**** Material for this task

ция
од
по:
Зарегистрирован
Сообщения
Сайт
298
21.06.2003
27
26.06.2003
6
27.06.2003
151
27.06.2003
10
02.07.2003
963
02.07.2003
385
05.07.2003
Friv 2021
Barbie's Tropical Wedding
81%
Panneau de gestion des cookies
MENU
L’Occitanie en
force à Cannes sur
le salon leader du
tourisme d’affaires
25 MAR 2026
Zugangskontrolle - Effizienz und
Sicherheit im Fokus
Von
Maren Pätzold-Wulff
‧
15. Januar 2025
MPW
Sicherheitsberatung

********
**** Material for this task

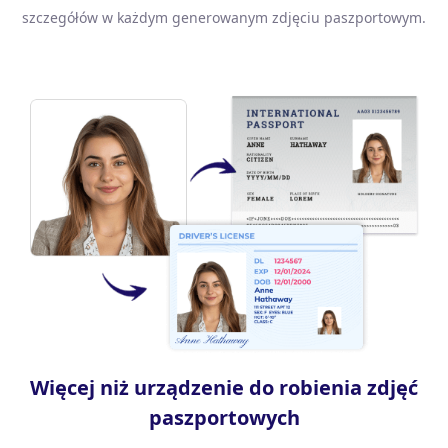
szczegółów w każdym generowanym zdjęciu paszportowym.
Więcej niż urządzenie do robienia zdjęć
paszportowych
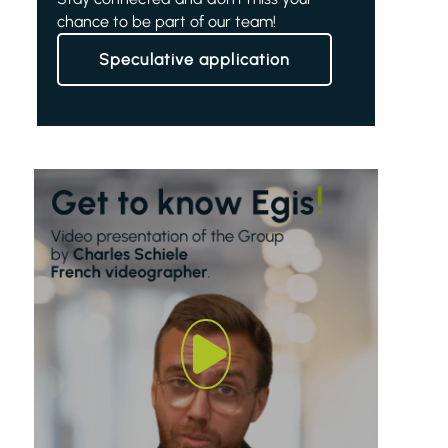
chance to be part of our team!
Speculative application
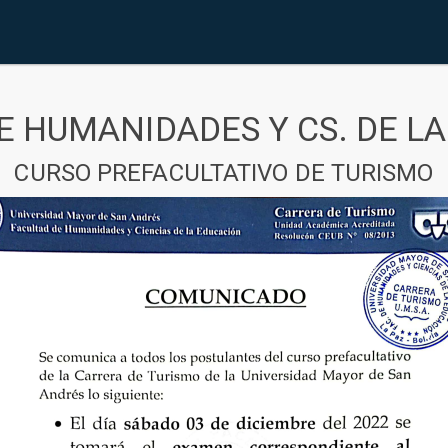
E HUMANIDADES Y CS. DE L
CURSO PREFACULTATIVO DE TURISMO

********

Instruction
What should come back is an exact copy of the lines above from the line with "chance to be part of our team!" to the line with "CURSO PREFACULTATIVO DE TURISMO", both included, minus the pictures.

Solution to the problem
chance to be part of our team!
Speculative application
E HUMANIDADES Y CS. DE L
CURSO PREFACULTATIVO DE TURISMO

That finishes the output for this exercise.